_Text segment_
────

Paul Comstive

Personal information
- Full name: Paul Thomas Comstive
- Date of birth: 25 November 1961
- Place of birth: Southport, England
- Date of death: 29 December 2013 (aged 52)
- Place of death: Southport, England
- Positions: Midfielder; full-back;

Youth career
- 1978–1979: Blackburn Rovers

Senior career*
- Years: Team / Apps / (Gls)
- 1979–1983: Blackburn Rovers / 6 / (0)
- 1982: → Rochdale (loan) / 6 / (2)
- 1983: → Rochdale (loan) / 3 / (0)
- 1983–1984: Wigan Athletic / 35 / (2)
- 1984–1987: Wrexham / 99 / (8)
- 1987–1989: Burnley / 82 / (17)
- 1989–1991: Bolton Wanderers / 49 / (3)
- 1991–1993: Chester City / 57 / (6)
- 1993–1995: Southport / 61 / (11)
- 1995–1996: Morecambe / 28 / (1)
- 1996–?: Chorley
- Total:  / 426 / (58)

────

_Information shown_
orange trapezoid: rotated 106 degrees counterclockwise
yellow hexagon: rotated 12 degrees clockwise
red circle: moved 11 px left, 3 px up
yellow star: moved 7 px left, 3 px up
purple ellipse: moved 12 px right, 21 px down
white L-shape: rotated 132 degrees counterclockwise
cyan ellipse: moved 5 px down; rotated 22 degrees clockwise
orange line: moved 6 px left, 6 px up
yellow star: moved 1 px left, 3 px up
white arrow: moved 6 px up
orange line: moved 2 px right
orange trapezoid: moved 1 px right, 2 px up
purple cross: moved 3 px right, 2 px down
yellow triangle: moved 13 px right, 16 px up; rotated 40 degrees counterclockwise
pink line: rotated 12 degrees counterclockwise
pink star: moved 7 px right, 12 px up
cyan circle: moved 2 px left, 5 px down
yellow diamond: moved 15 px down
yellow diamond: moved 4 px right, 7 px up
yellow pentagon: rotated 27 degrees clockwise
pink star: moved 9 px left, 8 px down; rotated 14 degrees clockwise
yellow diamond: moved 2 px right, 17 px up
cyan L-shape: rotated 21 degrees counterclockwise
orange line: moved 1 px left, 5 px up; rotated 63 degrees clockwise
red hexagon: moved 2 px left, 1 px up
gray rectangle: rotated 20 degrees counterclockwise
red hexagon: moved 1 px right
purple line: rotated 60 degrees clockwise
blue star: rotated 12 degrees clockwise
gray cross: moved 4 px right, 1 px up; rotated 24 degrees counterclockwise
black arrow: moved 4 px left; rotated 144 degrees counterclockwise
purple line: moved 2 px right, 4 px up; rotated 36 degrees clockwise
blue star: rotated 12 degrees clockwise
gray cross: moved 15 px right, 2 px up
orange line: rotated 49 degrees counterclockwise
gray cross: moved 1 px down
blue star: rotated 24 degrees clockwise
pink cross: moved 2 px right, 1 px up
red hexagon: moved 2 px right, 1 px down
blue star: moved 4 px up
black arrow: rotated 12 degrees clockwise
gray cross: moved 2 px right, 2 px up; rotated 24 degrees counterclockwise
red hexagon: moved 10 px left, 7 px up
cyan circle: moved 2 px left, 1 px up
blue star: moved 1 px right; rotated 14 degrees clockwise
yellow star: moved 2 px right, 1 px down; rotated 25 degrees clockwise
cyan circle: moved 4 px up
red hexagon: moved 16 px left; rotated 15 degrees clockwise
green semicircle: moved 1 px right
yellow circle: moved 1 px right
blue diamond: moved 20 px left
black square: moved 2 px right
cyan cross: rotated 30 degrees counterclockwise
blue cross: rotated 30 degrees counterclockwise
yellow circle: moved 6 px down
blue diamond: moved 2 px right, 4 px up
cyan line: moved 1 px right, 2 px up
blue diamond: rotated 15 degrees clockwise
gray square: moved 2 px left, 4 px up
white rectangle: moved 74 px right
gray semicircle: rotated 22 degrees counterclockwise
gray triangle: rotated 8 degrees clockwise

────

_Exercise set_
• a. In Paul Comstive's career summary, rewrite the part starting with "- 1983–1984: Wigan" and going on through "Southport / 61 / (11)", with "Burnley F.C." in place of "Burnley".
• b. Name every senior club in Paul Comstive's career summary where he is listed with more than 50 appearances.

_Answers to this exercise_
• a.
- 1983–1984: Wigan Athletic / 35 / (2)
- 1984–1987: Wrexham / 99 / (8)
- 1987–1989: Burnley F.C. / 82 / (17)
- 1989–1991: Bolton Wanderers / 49 / (3)
- 1991–1993: Chester City / 57 / (6)
- 1993–1995: Southport / 61 / (11)

• b. Wrexham (99), Burnley (82), Chester City (57) and Southport (61).